##### Data for this exercise

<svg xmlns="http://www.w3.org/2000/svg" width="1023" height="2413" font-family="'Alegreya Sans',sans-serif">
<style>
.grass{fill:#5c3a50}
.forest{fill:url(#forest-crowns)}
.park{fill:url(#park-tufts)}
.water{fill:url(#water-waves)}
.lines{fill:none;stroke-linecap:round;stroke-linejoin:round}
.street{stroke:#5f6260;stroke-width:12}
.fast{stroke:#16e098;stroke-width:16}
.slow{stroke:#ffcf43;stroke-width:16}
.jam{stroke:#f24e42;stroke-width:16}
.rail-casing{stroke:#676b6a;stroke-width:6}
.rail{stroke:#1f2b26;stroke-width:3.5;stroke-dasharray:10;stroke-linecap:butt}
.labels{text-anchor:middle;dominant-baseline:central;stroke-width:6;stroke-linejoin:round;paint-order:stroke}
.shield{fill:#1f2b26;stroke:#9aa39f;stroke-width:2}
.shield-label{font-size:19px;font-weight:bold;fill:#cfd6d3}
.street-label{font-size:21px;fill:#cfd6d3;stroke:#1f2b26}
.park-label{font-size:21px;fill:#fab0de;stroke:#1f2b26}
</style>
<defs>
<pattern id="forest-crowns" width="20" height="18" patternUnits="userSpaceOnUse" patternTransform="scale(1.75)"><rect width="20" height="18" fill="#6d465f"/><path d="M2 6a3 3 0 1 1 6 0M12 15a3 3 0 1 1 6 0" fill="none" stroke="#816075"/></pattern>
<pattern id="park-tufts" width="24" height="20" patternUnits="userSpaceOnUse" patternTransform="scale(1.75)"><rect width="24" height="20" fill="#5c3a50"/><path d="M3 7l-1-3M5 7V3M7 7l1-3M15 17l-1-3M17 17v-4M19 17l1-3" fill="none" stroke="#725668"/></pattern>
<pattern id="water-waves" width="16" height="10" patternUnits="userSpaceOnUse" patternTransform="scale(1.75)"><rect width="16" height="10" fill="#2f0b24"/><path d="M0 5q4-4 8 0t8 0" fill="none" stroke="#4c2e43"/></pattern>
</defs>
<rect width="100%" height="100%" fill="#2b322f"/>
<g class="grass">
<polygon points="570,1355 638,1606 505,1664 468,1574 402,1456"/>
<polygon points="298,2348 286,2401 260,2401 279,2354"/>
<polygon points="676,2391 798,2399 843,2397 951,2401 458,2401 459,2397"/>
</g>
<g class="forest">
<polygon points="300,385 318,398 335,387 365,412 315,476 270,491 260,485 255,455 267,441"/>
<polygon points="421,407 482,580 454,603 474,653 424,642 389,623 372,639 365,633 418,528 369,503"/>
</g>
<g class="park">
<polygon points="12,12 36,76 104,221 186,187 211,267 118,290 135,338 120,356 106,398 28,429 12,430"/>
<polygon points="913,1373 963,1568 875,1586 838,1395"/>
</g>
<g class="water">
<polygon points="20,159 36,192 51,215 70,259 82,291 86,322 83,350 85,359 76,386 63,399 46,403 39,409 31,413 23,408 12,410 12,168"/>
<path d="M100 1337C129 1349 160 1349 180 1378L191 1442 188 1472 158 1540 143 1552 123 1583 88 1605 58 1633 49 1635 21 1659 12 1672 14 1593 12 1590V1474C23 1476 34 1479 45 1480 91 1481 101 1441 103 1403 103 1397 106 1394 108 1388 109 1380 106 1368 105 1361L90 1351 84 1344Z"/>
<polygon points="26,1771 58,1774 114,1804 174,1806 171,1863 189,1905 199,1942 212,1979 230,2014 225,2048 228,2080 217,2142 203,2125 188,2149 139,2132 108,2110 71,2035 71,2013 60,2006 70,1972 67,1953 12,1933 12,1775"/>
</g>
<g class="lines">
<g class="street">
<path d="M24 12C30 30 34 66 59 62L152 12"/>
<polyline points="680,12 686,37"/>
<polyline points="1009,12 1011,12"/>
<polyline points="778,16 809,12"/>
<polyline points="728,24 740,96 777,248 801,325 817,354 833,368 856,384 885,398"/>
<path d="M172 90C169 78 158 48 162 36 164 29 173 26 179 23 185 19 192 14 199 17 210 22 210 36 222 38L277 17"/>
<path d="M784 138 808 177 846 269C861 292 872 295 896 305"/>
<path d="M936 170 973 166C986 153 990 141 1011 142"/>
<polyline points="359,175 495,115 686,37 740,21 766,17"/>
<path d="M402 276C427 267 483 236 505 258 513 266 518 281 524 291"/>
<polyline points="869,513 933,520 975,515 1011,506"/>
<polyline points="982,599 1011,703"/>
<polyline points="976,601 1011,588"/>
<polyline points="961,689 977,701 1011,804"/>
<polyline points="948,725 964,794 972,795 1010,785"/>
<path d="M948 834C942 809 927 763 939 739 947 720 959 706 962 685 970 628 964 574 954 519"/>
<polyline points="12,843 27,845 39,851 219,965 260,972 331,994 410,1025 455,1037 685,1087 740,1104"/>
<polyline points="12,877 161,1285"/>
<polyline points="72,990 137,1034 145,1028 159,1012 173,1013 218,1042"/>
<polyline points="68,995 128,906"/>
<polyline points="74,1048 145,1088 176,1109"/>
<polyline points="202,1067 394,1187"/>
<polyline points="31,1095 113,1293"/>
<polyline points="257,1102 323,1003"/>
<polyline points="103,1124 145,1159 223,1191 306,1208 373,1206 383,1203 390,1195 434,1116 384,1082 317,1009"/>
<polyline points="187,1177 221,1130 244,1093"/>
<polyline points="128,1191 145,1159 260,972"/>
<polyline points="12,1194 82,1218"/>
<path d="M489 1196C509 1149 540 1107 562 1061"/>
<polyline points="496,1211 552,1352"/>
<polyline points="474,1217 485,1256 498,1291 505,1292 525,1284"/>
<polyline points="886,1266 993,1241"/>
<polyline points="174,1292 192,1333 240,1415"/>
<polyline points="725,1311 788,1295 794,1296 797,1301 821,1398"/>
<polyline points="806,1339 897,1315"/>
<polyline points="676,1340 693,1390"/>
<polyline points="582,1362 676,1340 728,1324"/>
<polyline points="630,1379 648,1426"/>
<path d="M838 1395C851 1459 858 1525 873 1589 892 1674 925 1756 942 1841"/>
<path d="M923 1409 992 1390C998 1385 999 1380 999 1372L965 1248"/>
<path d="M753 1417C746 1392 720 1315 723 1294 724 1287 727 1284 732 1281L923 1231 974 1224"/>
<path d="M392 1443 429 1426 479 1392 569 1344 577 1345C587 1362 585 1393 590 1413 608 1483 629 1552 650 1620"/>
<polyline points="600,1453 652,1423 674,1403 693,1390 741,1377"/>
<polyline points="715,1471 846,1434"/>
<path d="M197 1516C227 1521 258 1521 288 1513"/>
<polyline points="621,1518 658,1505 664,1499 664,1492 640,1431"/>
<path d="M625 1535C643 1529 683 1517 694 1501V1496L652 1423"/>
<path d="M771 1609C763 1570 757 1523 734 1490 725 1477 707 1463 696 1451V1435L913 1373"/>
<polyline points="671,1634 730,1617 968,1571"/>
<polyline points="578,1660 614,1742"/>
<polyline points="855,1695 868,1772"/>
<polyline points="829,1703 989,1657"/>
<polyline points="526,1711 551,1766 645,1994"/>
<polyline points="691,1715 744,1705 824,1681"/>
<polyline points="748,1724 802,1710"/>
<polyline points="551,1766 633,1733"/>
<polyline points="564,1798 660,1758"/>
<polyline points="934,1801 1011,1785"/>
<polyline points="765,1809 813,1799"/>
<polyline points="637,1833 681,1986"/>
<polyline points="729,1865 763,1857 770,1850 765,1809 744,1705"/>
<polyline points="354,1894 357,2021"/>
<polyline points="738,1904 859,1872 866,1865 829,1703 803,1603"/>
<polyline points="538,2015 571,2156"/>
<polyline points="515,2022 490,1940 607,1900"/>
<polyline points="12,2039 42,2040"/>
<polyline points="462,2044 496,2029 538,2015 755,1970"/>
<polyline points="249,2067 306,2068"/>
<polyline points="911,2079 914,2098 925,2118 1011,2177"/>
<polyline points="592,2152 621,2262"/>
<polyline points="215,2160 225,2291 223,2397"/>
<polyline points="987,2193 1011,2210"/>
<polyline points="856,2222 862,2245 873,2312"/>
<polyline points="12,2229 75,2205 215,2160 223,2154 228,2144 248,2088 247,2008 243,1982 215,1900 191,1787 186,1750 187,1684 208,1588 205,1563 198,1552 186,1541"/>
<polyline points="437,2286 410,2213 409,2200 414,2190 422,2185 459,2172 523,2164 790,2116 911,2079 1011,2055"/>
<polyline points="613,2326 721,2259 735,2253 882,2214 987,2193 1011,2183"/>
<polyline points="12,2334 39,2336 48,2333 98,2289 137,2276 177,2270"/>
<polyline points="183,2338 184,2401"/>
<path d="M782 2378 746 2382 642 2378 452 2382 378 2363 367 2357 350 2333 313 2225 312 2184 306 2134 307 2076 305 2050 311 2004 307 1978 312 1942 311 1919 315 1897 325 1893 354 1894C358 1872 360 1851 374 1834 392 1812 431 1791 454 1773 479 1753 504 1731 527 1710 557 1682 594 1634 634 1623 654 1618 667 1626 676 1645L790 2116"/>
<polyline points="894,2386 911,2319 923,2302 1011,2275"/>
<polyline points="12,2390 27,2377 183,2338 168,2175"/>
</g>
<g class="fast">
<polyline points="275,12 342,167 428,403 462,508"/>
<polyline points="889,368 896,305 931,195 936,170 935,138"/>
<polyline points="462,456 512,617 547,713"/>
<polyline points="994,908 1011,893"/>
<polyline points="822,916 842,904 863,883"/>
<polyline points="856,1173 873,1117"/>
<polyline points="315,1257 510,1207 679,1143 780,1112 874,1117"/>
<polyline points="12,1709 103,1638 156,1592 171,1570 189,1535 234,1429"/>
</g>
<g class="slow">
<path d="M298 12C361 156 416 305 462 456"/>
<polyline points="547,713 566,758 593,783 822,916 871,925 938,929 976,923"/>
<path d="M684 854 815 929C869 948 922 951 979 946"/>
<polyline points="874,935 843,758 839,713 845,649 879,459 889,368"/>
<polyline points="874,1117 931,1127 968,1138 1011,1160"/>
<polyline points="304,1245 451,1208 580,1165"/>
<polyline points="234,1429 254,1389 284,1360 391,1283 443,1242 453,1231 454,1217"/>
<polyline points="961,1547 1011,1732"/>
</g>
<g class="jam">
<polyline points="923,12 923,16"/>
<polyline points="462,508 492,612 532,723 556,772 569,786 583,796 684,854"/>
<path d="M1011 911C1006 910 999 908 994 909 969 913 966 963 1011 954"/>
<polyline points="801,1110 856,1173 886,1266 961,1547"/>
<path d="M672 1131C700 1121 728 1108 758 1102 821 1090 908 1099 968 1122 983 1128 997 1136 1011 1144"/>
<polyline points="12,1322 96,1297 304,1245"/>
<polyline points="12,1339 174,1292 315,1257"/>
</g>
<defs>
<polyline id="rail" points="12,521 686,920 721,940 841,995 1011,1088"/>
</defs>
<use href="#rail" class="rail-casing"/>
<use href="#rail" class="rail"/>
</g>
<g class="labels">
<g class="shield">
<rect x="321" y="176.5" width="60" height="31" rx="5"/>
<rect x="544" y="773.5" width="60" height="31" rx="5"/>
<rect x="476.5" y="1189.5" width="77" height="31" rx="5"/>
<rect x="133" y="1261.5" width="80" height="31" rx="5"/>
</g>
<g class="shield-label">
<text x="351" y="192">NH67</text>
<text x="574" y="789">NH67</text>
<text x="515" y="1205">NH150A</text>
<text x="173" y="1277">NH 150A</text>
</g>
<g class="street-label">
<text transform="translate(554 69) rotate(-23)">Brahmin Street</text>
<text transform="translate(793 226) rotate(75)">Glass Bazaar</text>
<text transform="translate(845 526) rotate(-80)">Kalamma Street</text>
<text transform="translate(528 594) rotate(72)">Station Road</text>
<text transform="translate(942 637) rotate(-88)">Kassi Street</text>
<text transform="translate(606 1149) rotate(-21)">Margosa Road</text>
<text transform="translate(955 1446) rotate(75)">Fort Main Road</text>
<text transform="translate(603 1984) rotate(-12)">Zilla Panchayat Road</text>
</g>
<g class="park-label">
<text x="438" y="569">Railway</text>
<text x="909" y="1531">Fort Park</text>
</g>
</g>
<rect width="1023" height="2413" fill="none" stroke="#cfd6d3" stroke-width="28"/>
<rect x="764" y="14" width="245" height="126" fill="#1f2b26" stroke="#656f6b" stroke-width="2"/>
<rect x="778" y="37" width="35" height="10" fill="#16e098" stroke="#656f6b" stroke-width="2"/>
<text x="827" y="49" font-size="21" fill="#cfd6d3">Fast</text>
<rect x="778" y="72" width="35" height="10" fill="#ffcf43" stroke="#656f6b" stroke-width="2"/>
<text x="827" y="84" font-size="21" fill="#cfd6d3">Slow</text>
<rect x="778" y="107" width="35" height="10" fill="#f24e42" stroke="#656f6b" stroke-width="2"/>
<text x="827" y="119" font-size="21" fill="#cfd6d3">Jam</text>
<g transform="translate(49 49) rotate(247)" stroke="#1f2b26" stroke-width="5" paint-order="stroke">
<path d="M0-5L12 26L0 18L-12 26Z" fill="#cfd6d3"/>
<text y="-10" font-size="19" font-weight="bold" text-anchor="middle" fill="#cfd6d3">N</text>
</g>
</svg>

##########

→ Goal of the exercise
Copy every line of the material above in which the string "linejoin" can be found.

→ Expected answer
.lines{fill:none;stroke-linecap:round;stroke-linejoin:round}
.labels{text-anchor:middle;dominant-baseline:central;stroke-width:6;stroke-linejoin:round;paint-order:stroke}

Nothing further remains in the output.